Kegiatan diawali dengan pelaksanaan salat duha yang diikuti para siswa. Setelah itu, kegiatan dilanjutkan dengan zikir pagi sebagai sarana mengingat dan mendekatkan diri kepada Allah sebelum siswa memulai aktivitas belajar di sekolah.
Di hadapan para siswa, Sarwono menyampaikan bahwa membiasakan ibadah sejak pagi dapat menjadi langkah sederhana untuk membangun kedisiplinan sekaligus ketenangan dalam menjalani aktivitas. Salat duha dan zikir tidak hanya berkaitan dengan ibadah, tetapi juga dapat menjadi pengingat agar setiap kegiatan yang dilakukan memiliki nilai kebaikan.

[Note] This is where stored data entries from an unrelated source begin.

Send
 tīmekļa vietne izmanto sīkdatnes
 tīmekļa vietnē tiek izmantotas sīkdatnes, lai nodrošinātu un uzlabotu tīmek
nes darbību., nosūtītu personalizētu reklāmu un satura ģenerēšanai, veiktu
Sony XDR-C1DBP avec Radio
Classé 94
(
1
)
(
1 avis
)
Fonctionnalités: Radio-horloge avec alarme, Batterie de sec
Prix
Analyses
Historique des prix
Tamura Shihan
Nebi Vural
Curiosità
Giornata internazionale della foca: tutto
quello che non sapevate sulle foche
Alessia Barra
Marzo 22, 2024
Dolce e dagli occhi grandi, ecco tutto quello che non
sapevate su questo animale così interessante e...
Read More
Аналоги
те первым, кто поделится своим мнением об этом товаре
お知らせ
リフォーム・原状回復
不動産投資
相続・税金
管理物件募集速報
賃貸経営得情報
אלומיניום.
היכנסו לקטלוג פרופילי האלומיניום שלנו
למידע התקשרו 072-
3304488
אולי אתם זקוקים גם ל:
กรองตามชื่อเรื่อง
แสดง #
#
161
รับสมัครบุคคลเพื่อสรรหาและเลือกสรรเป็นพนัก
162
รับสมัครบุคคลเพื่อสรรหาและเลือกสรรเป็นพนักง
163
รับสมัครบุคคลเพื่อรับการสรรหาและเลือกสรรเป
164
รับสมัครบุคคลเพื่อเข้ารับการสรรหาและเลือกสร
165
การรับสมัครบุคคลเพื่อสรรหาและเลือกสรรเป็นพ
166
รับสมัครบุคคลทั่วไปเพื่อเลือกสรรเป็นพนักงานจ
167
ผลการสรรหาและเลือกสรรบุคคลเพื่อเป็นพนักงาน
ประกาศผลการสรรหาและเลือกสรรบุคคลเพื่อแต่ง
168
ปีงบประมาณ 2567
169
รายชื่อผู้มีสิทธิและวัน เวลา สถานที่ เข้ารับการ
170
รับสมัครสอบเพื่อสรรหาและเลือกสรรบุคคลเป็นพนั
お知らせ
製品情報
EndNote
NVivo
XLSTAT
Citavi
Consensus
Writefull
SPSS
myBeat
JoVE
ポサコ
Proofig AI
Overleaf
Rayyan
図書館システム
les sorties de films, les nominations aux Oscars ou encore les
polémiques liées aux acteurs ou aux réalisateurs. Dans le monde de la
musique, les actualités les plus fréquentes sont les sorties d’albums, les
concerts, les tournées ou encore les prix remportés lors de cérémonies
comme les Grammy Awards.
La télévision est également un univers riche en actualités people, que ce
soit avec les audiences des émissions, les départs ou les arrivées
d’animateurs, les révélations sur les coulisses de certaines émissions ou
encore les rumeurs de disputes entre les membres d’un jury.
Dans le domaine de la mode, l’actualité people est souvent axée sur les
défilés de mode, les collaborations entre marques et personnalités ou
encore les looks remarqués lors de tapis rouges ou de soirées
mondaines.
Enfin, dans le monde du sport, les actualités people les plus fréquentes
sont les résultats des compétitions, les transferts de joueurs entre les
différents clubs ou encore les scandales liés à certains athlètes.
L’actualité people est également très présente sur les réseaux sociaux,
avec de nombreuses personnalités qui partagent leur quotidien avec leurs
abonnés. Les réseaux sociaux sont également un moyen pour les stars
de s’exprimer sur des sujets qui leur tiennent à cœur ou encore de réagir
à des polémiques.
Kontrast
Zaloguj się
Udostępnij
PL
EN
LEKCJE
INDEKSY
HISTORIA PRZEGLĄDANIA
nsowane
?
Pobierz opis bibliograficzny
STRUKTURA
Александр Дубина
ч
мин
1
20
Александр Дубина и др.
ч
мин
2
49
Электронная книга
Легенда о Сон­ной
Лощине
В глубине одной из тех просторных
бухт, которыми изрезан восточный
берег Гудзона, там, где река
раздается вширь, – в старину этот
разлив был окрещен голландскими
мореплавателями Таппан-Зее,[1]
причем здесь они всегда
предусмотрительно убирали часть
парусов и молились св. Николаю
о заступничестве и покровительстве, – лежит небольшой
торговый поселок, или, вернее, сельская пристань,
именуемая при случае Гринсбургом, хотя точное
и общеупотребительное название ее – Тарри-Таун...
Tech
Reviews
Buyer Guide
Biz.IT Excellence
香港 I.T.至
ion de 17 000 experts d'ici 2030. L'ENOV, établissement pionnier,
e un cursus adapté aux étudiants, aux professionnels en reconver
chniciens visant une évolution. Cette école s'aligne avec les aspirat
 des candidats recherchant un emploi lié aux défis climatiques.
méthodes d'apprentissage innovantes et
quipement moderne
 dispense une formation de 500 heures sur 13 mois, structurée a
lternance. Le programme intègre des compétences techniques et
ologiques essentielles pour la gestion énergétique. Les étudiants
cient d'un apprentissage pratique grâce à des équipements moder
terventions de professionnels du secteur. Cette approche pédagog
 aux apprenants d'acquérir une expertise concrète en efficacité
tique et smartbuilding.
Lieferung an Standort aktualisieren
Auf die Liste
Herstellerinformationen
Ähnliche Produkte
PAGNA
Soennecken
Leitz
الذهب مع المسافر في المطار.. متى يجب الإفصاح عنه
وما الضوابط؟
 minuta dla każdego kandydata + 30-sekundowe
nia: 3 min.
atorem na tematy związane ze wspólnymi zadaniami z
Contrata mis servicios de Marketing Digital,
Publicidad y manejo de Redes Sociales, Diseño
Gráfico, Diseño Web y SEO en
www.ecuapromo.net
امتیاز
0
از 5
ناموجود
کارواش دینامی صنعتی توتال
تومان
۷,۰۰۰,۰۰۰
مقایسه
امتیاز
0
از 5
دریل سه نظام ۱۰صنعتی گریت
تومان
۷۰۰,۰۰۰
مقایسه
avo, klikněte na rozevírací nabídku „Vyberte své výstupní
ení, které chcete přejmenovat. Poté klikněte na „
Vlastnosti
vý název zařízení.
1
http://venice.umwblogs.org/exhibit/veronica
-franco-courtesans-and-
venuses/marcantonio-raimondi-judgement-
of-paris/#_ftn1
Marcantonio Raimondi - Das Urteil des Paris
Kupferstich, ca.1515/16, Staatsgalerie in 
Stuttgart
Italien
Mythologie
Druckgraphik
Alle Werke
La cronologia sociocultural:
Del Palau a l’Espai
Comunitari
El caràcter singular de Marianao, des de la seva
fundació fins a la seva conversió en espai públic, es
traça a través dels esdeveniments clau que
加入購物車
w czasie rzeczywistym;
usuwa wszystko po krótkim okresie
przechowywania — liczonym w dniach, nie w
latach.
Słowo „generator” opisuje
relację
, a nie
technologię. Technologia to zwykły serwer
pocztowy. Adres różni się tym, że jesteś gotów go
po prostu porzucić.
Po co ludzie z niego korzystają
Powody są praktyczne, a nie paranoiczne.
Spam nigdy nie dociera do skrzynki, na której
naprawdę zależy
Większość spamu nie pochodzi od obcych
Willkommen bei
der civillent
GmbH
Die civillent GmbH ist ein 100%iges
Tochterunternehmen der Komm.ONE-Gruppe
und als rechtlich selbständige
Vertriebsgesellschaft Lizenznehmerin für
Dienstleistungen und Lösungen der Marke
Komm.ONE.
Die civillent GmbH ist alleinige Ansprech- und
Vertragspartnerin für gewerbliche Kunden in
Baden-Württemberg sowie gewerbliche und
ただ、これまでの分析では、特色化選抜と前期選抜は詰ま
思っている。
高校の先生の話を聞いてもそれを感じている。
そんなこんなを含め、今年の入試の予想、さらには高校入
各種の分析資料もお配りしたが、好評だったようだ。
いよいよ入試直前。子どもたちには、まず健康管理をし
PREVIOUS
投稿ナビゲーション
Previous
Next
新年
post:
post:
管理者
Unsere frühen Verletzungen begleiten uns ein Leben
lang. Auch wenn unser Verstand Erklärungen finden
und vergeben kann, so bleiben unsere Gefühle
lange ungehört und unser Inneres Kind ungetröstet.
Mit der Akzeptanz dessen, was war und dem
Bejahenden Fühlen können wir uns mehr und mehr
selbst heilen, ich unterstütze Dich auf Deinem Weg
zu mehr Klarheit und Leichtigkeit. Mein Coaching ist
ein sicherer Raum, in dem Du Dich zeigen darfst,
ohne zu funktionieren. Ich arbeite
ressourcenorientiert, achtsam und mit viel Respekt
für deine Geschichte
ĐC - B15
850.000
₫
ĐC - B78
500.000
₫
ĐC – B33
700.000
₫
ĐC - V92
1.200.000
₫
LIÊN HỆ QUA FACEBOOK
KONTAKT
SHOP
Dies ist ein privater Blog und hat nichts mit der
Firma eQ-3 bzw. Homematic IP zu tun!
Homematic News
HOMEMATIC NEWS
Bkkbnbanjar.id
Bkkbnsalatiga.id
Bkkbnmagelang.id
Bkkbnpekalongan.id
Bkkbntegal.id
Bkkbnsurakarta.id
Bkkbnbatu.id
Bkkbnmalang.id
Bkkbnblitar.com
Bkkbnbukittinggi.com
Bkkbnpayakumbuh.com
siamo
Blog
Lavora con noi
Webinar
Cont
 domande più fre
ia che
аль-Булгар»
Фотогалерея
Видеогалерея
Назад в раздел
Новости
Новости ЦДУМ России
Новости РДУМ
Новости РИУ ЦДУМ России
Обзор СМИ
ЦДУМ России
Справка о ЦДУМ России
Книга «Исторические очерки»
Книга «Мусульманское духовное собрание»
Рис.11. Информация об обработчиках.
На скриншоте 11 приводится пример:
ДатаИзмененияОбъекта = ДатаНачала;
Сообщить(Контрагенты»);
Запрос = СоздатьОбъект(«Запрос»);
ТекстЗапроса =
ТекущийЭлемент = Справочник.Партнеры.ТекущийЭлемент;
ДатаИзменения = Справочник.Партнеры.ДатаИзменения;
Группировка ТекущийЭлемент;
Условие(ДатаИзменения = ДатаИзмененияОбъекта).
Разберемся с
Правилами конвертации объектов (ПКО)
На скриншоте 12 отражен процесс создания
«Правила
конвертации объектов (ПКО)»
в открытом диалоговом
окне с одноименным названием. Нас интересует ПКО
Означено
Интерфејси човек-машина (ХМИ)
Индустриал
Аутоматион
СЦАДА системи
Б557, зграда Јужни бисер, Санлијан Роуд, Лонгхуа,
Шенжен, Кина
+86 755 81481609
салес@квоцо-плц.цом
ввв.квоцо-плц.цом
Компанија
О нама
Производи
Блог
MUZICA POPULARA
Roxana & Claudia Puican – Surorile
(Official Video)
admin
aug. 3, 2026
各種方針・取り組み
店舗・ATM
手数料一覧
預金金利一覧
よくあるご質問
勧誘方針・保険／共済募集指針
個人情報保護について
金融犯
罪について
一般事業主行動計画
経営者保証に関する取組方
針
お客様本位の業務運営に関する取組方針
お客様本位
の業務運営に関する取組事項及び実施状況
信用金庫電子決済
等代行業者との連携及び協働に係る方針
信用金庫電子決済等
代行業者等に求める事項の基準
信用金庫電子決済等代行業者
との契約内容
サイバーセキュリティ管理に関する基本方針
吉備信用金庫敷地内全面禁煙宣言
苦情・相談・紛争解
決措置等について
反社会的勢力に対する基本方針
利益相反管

“Jangan sampai kesibukan belajar membuat kita lupa menyediakan waktu untuk mendekat kepada Allah. Membiasakan salat duha dan zikir sejak sekarang adalah bagian dari latihan agar kita memiliki hati yang tenang dan kebiasaan hidup yang baik,” ungkap Sarwono.
Para siswa mengikuti kegiatan dengan tertib dan penuh perhatian. Bimbingan tersebut juga menjadi kesempatan bagi mereka untuk memahami bahwa kehidupan seorang pelajar tidak hanya berkaitan dengan pencapaian akademik, tetapi juga pembentukan sikap, kedisiplinan, dan akhlak.
Sarwono berharap kebiasaan sederhana yang dilakukan secara konsisten dapat memberikan dampak positif bagi para siswa. Sholat duha dan zikir pagi diharapkan tidak berhenti sebagai kegiatan bersama di sekolah, tetapi dapat terus dilaksanakan secara mandiri dalam kehidupan sehari-hari.
Melalui kegiatan tersebut, KUA Kalibening terus berupaya hadir di tengah generasi muda dengan memberikan pendampingan keagamaan yang dekat dengan kebutuhan mereka.